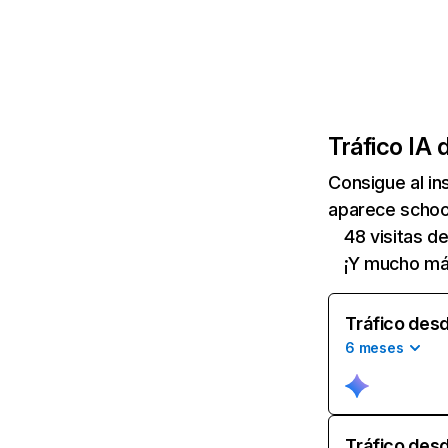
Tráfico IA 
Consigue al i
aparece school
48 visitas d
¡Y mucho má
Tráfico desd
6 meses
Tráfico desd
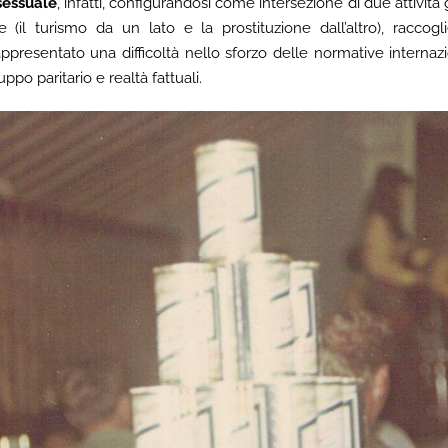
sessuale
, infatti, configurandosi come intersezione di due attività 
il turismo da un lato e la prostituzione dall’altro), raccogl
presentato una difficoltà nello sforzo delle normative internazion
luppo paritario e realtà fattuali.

--

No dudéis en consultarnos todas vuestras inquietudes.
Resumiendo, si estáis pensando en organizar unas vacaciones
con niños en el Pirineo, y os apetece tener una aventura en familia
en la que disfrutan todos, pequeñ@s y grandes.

Task requirements:
Please copy the data from the line containing "No dudéis en" through the line containing "en la que disfrutan", switching "vacaciones" to "escapadas" and leaving everything else unchanged.

Exercise solution:
No dudéis en consultarnos todas vuestras inquietudes.
Resumiendo, si estáis pensando en organizar unas escapadas
con niños en el Pirineo, y os apetece tener una aventura en familia
en la que disfrutan todos, pequeñ@s y grandes.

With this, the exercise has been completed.